Following the Supreme Court's ruling on school desegregation, Jordan got into serious trouble with racists and members of the Ku Klux Klan when he tried to assist two African-American students in their application to a formerly segregated business college. This led to shooting, bombings, and vandalism against the Koinonia Farm. But Jordan steadfastly refused to leave. He spoke of these adversaries as people "with their personalities twisted and warped by prejudice and hate . . . If there is any balm in Gilead; if there is any healing in God's wings; if there is any hope shall we go off and leave people without hope? We have too many enemies to leave them. The redemptive love of God must somehow break through. If it costs us our lives, if we must be hung on the cross to redeem our brothers and sisters in the flesh, so let it be. It will be well worth it. To move away would be to deny the redemptive process of God."

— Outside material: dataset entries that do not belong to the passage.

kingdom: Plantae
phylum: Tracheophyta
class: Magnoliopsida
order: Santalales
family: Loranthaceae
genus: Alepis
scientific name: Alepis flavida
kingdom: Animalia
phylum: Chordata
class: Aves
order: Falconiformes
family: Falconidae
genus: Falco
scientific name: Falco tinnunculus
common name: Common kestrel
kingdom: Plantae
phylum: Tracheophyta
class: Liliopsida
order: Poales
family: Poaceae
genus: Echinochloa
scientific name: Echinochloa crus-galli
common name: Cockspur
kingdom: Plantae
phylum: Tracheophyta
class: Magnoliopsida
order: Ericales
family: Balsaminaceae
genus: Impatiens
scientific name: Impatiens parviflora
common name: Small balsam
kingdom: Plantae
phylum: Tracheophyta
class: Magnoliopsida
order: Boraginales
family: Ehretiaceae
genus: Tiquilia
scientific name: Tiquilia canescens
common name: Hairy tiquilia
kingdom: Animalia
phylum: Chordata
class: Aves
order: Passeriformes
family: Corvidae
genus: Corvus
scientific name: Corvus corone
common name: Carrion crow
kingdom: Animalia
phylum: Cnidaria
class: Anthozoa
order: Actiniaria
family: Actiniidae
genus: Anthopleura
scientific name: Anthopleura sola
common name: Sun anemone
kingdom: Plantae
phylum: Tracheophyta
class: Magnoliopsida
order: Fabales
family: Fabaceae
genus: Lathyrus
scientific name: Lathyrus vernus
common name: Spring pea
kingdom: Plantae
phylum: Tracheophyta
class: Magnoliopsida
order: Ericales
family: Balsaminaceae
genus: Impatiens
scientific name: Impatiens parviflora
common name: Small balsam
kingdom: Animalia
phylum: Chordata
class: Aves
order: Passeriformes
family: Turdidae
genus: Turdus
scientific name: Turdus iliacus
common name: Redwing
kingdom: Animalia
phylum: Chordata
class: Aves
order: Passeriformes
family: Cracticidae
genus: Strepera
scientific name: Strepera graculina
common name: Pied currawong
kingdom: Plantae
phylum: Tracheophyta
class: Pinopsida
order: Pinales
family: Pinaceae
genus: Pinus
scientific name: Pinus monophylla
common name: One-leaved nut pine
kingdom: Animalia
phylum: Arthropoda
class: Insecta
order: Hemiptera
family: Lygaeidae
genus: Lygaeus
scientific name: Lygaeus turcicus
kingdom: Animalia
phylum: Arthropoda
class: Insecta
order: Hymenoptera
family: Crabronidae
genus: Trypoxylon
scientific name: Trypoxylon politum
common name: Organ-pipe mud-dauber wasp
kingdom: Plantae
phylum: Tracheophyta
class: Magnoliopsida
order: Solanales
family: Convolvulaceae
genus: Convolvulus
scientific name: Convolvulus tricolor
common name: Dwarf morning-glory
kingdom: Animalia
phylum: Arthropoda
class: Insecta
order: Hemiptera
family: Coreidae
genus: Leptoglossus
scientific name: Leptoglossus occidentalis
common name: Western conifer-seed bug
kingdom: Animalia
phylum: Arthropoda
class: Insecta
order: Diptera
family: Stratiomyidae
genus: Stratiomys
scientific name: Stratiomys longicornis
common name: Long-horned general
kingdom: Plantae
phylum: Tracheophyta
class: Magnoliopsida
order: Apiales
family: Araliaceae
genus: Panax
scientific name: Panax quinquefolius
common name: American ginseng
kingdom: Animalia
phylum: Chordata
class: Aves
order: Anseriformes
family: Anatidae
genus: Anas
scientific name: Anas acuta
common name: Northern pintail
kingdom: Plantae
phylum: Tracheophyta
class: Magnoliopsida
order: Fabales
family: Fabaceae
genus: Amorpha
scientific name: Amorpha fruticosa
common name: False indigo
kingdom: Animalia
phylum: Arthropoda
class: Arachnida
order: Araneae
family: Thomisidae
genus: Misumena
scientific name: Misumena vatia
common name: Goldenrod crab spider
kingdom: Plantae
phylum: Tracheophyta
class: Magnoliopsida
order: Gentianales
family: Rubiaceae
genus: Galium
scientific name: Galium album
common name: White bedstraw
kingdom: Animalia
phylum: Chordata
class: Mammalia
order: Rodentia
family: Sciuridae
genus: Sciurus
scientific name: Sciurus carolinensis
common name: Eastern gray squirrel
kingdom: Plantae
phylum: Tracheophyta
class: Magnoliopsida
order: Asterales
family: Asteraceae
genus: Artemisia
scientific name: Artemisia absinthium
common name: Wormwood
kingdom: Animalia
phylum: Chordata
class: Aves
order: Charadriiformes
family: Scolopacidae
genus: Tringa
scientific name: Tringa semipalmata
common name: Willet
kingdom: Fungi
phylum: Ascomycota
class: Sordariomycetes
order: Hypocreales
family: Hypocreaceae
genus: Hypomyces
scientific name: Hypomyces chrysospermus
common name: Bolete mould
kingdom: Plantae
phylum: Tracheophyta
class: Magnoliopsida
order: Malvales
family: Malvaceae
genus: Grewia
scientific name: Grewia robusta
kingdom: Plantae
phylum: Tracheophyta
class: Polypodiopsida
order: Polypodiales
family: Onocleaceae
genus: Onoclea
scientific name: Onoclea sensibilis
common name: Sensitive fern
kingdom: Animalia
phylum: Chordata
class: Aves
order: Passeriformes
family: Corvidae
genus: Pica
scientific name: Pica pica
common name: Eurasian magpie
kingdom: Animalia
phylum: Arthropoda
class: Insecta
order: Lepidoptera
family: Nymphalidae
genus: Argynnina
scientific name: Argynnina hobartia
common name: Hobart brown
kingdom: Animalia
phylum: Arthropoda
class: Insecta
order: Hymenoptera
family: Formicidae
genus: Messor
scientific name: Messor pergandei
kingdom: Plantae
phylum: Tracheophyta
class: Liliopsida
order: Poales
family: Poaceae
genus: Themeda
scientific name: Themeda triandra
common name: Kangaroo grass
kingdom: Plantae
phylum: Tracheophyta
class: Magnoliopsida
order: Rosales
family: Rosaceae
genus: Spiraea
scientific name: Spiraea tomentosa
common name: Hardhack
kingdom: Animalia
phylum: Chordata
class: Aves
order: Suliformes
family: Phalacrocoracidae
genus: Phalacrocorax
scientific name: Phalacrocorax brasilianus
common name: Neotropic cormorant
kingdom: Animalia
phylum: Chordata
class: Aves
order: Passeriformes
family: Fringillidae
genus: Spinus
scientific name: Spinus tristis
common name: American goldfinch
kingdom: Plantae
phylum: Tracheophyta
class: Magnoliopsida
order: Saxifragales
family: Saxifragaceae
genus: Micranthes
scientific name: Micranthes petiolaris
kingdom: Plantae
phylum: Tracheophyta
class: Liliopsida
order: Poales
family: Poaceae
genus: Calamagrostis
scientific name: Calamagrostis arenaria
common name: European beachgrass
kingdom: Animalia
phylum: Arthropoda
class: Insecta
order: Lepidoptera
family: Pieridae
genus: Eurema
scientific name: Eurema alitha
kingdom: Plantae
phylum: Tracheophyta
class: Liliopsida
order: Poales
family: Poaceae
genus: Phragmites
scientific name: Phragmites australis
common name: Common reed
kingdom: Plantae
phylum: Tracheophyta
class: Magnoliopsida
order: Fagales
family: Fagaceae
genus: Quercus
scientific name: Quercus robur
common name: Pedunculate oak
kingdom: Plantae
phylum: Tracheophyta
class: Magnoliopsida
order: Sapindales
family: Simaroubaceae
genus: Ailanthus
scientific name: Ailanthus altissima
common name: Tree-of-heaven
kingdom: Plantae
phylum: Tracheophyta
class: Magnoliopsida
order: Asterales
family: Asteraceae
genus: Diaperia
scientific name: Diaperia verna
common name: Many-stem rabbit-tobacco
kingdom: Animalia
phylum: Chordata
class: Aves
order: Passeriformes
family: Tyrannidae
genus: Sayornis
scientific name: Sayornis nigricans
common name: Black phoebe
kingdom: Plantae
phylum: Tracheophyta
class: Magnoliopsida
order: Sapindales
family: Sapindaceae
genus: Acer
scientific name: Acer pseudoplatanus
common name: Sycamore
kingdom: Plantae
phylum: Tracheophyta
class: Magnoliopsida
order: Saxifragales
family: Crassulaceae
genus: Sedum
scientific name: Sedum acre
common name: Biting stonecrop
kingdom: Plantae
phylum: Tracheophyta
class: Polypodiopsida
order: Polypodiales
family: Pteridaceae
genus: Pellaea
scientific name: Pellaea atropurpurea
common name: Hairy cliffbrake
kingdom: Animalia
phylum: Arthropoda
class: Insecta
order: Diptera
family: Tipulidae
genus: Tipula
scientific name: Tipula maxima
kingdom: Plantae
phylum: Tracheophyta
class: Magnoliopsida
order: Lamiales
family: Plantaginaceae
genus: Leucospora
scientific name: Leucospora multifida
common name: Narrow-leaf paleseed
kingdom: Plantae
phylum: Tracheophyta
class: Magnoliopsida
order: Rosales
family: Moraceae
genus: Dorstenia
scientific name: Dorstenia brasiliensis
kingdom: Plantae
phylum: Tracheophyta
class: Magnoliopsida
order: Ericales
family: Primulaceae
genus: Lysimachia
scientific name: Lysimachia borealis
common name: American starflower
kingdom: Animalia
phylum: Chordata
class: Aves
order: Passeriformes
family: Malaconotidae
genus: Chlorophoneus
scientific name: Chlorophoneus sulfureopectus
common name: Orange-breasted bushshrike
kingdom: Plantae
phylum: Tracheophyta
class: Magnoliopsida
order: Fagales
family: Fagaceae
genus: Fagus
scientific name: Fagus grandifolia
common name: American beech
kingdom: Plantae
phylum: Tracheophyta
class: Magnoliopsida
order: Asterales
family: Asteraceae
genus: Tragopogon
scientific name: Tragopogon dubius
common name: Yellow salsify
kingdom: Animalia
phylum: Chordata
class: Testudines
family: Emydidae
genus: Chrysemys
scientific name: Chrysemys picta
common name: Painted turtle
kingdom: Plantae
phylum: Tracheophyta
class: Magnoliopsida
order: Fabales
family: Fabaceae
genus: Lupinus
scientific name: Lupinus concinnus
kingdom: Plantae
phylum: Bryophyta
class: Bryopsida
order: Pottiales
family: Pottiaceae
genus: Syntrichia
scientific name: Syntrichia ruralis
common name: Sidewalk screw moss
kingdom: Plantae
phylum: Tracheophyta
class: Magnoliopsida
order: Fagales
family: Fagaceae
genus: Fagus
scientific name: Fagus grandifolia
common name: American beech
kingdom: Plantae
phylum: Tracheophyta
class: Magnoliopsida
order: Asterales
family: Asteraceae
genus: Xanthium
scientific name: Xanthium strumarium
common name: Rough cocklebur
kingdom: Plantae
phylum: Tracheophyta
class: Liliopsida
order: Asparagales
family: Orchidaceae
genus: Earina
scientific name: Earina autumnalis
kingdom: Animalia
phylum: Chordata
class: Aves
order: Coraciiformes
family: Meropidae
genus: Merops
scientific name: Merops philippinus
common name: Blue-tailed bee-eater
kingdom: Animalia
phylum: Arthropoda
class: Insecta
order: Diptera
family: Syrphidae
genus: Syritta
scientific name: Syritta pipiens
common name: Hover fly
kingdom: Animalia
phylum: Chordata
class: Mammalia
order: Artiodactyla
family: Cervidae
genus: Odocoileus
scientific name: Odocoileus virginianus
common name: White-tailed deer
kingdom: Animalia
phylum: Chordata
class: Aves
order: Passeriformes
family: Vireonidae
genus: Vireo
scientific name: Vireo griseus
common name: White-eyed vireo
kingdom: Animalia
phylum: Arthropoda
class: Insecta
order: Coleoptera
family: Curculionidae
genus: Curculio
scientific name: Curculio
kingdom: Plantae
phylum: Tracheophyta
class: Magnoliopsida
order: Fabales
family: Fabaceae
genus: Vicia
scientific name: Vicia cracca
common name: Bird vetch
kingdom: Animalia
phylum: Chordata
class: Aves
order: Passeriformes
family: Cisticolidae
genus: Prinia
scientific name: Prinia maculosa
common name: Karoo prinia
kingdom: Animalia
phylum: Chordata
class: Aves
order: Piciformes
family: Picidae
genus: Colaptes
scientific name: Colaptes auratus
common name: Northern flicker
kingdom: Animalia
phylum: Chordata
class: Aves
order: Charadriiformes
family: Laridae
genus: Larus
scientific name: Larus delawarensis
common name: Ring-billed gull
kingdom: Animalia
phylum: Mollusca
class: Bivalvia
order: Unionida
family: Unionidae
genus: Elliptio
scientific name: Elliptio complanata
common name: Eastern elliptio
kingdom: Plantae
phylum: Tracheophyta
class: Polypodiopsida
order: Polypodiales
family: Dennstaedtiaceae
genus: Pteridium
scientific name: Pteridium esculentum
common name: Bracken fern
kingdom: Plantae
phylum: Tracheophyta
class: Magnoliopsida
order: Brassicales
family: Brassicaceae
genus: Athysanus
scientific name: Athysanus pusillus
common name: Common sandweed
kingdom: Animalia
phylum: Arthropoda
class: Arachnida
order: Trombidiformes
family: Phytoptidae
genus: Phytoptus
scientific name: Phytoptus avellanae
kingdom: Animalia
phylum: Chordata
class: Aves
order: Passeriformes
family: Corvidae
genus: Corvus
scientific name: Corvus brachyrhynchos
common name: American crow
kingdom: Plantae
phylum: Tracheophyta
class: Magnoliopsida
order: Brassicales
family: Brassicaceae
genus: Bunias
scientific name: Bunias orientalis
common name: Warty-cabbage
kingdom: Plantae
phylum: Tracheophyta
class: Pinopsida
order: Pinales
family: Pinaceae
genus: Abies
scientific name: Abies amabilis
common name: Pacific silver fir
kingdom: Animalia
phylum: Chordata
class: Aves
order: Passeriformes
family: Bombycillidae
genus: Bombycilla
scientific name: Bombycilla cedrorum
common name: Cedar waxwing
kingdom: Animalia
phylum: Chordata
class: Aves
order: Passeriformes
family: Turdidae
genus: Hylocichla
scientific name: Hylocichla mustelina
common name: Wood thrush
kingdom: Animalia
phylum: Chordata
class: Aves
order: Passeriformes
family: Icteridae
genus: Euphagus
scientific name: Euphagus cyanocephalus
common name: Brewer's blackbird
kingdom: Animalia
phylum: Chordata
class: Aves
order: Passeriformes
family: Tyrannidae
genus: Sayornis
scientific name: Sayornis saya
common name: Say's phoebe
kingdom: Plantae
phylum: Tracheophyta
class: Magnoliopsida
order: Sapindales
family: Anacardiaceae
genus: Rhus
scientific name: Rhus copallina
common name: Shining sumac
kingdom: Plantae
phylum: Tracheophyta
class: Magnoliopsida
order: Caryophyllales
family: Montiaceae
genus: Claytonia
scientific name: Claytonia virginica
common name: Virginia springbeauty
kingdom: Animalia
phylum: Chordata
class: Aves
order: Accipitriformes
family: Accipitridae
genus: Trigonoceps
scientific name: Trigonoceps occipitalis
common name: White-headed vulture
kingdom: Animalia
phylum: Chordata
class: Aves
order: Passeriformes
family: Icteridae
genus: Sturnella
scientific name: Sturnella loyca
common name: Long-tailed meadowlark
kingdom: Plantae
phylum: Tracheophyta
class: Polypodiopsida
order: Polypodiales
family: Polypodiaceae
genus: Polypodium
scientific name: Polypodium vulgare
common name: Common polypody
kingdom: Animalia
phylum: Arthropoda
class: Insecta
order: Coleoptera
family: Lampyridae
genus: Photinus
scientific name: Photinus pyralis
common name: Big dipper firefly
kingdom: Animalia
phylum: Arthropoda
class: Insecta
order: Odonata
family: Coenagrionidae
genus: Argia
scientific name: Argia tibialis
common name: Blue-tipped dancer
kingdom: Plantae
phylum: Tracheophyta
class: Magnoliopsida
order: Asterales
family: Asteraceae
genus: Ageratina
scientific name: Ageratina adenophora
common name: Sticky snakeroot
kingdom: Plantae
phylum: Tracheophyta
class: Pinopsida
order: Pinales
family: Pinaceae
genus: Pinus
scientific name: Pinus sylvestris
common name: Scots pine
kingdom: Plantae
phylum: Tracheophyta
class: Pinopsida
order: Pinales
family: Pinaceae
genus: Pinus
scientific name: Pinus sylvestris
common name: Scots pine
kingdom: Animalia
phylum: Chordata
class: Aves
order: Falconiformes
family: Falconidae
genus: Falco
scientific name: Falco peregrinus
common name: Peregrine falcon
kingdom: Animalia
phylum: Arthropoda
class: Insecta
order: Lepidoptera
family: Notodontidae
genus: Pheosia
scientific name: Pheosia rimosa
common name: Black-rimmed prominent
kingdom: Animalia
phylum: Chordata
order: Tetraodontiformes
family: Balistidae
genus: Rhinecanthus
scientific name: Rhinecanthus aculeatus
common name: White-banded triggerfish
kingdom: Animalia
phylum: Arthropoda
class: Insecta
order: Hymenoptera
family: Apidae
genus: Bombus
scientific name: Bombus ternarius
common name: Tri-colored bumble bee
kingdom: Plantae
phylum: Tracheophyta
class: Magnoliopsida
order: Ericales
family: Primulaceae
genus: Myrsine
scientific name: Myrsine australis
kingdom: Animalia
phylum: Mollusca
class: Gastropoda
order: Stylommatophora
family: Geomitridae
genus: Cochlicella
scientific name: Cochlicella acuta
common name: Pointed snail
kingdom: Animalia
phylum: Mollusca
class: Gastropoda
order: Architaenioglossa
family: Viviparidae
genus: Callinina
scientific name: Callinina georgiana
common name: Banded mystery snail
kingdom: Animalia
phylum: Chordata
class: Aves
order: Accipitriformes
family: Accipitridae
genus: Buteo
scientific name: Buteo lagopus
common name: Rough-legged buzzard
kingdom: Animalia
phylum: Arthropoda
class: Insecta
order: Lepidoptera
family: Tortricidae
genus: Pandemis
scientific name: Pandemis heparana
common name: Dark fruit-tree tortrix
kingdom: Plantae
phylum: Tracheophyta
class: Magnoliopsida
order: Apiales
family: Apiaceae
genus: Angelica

Many of the excerpts in this paperback are from Jordan's sermons and translations of Scripture his "Cotton Patch" version of the New Testament. Here Jesus is fully human and speaking in terms that everyone can understand. For example, here is Jordan's translation of 2 Corinthians:
"We who live for Jesus always flirt with death, in order that Jesus' life may be all the more evident in our fragile flesh. So while death is operating in us, life too is in you. Having the same spirit of faithfulness described by the Scripture, which says, 'I acted, then I talked,' we too act, then we talk. We are sure that the One who made the Lord Jesus to live again will also make us alive and stand us all up together. Really, this all happened for you, in order that kindness which overflows onto many might swell up as a mighty prayer of thanksgiving and praise to God.
"And that's why we don't poop out. Even if we look worn out on the outside, we are constantly refreshed on the inside. After all, it will turn out that our little old troubles will be more than outweighed by our eternal glory. We just don't put any stock in outward things but in inner things. For outward things are perishable, while inner things are eternal."